Roteiro para Entrevista

Interlocutoras: Coordenadora do CRA CEF 18 de Taguatinga

Local: CRA CEF 18

Duração: 2h

OBJETIVOS

1. Analisar as concepções de educação continuada que alicerçam a proposta pedagógica do BIA;

1. Você conhece a proposta para a educação continuada do BIA? Quais pontos você ressaltaria dessa proposta? 2. Como e quem organizou a proposta de educação continuada para o CRA? 3. Você poderia descrever o caminho percorrido para que essa proposta fosse viabilizada? 4. Ao construir esse planejamento, o que foi considerado como objetivo principal a ser atingido pelo CRA? 5. O que você, enquanto coordenadora pedagógica do CRA, buscou priorizar ao organizar o planejamento deste espaço de educação continuada? 6. Os professores percebem a relação teoria e prática? Como isso é revelado?

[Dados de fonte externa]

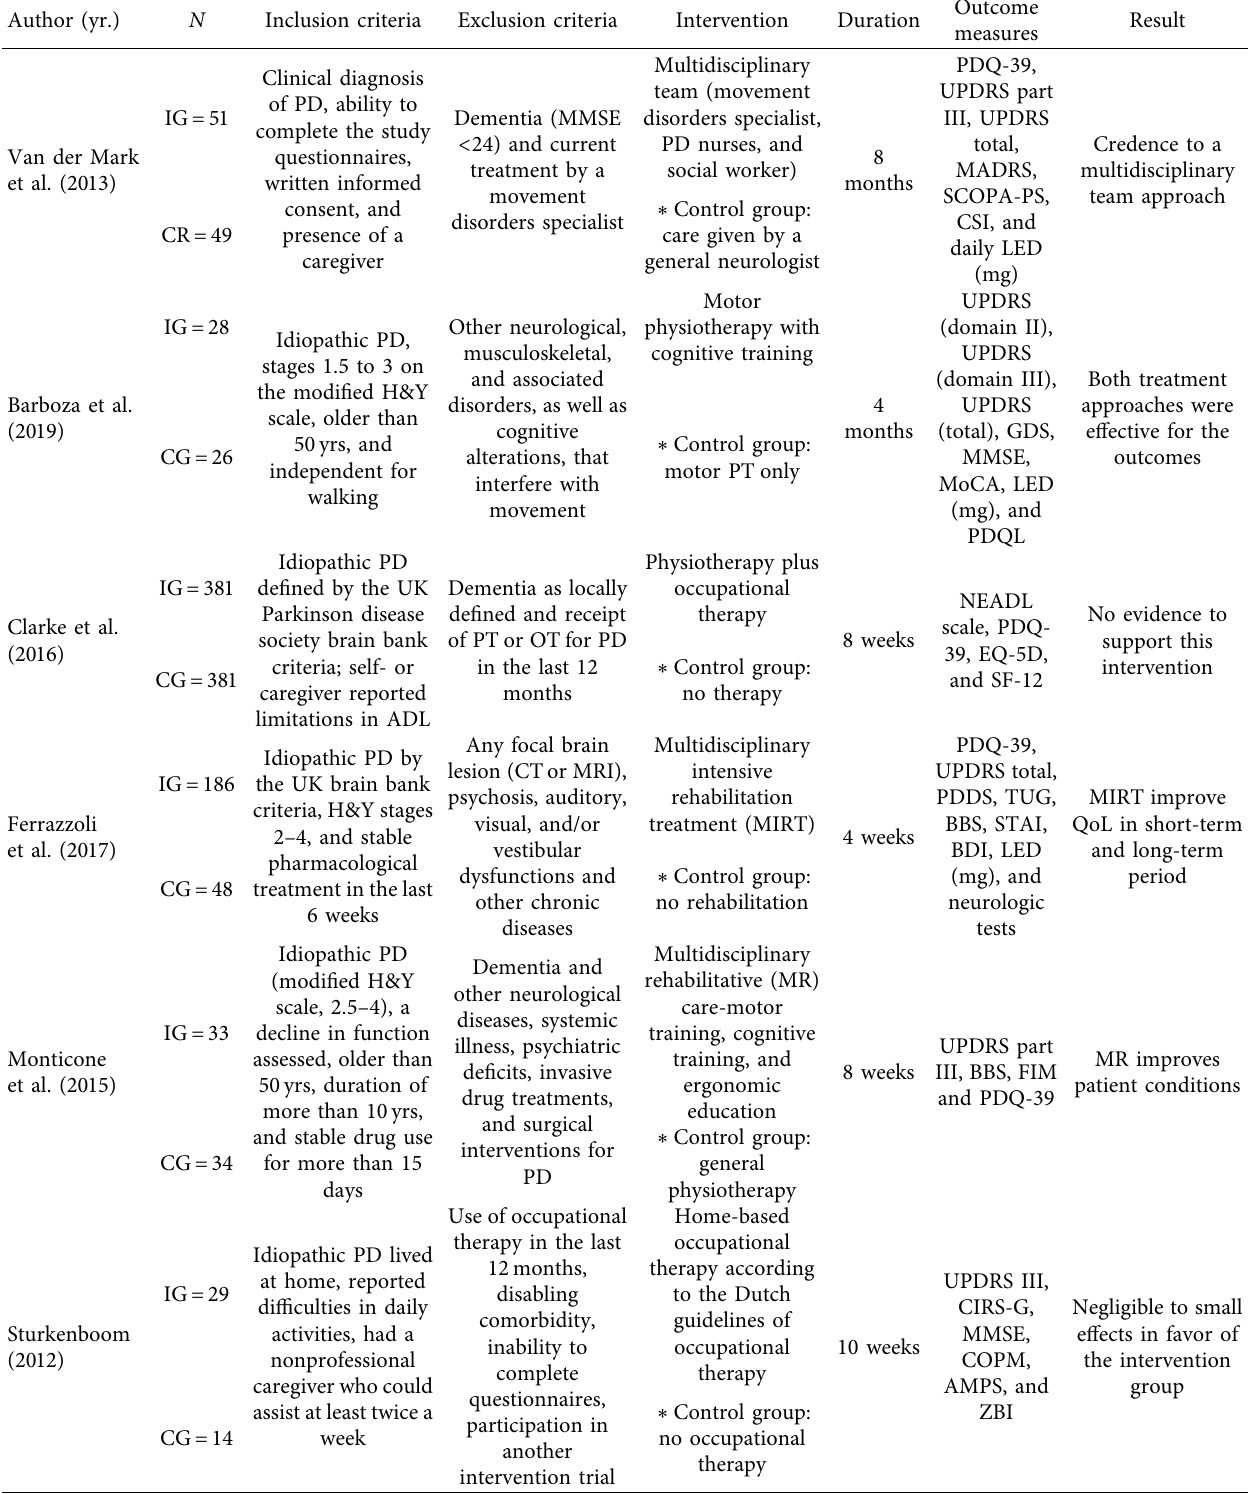
Table 1: Characteristics of the included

2. Analisar como a coordenação pedagógica desenvolvida na escola poderá se articular às propostas de educação continuada oportunizadas pelo BIA

1. Como você vê a participação dos professores nessas situações de educação? (oficinas, palestras, fórum permanente de discussão); 2. Que estratégias são utilizadas para que os professores percebam a importância da teoriaprática articulada ao trabalho que desenvolvem? 3. Que dificuldades e facilidades o CRA tem percebido na realização dessas situações de educação?

3. Analisar como as professoras articulam as possíveis contribuições desencadeadas pelo processo de educação continuada proposta pelo BIA ao trabalho docente que desenvolvem em sala de aula.

1. Como definiram o processo de acompanhamento do trabalho docente realizado pelas professoras que atuam nas diferentes etapas do BIA? Em que se basearam? 2. Vocês já possuem pistas sobre a educação continuada oportunizadas pelo CRA? Como trabalham com elas? Que providências têm conseguido tomar? Onde encontram respaldo para as questões que se apresentam no processo de educação continuada? Quem tem ajudado? 3. Que sugestões poderiam acrescentar para enriquecer essa nossa conversa?